Problem:
I am using scrapy splash to scrape a web page. However it seems the css path for imageURL
does not return any element but the ones for name
and category
worked fine. (xpath and selector are all copied directly from Chrome.)
Things I've Tried:
At first I thought it's because the page has not been fully loaded when parse
gets called so I changed the wait
argument for SplashRequest to 5 but it did not help. I also downloaded a copy of the html response from splash GUI (http://localhost:8050) and verified that the xpath/selectors all work well on the downloaded copy. Here I assumed that this html would be exactly what scrapy sees in parse
so I couldn't make sense of why it wouldn't work inside scrapy script.
Code:
Here is my code:
class NikeSpider(scrapy.Spider):
name = 'nike'
allowed_domains = ['nike.com', 'store.nike.com']
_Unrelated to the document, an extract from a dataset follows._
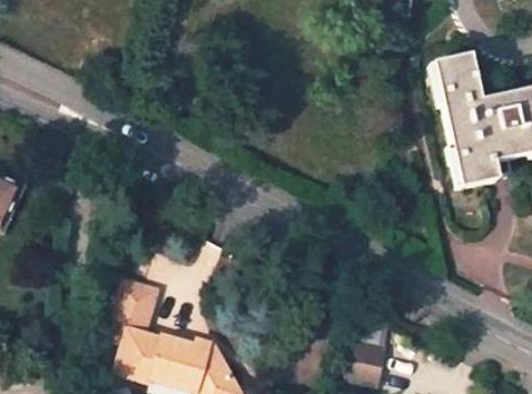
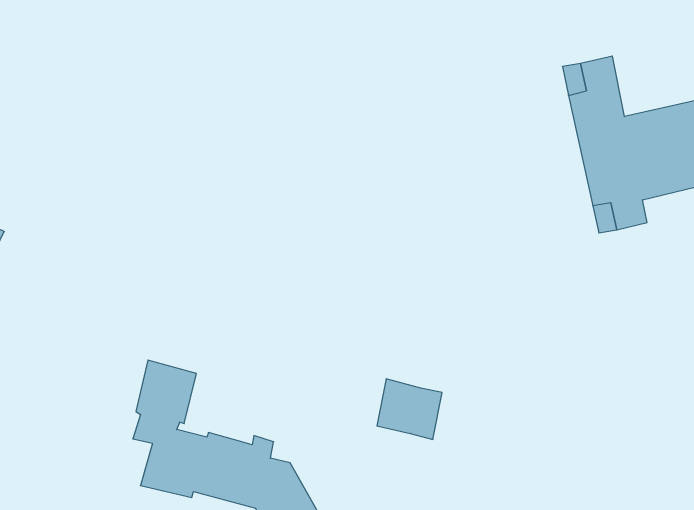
building: [345,339,393,384] -> [377,379,442,439]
start_urls = ['https://www.nike.com/t/air-vapormax-flyknit-utility-running-shoe-XPTbVZzp/AH6834-400']
def start_requests(self):
for url in self.start_urls:
yield SplashRequest (
url=url,
callback=self.parse,
args= {
'wait': 5
}
)
def parse(self, response):
name = response.xpath('//*[@id="RightRail"]/div/div[1]/div[1]/h1/text()').extract_first()
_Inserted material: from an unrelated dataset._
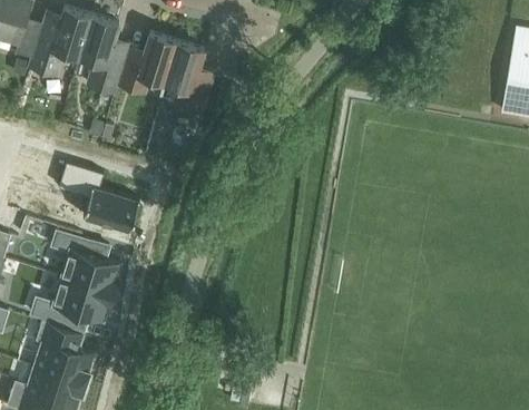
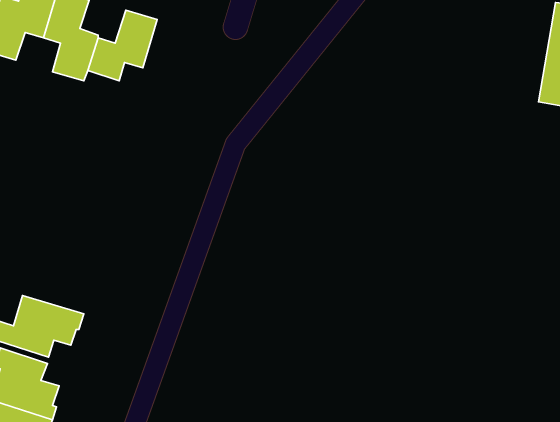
building: [164,42,210,111] -> none
building: [59,162,139,231] -> none
building: [51,231,119,293] -> none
imageURL = response.css('#PDP > div > div:nth-child(2) > div.css-1jldkv2 > div:nth-child(1) > div > div > div.d-lg-h.bg-white.react-carousel > div > div.slider-container.horizontal.react-carousel-slides > ul > li.slide.selected > div > picture:nth-child(3) > img::attr(src)').extract_first()
category = response.css('#RightRail > div > div.d-lg-ib.mb0-sm.mb8-lg.u-full-width > div.ncss-base.pr12-sm > h2::text').extract_first()
url = response.url
if name != None and imageURL != None and category != None:
item = ProductItem()
item['name'] = name
item['imageURL'] = imageURL
item['category'] = category
item['URL'] = url
yield item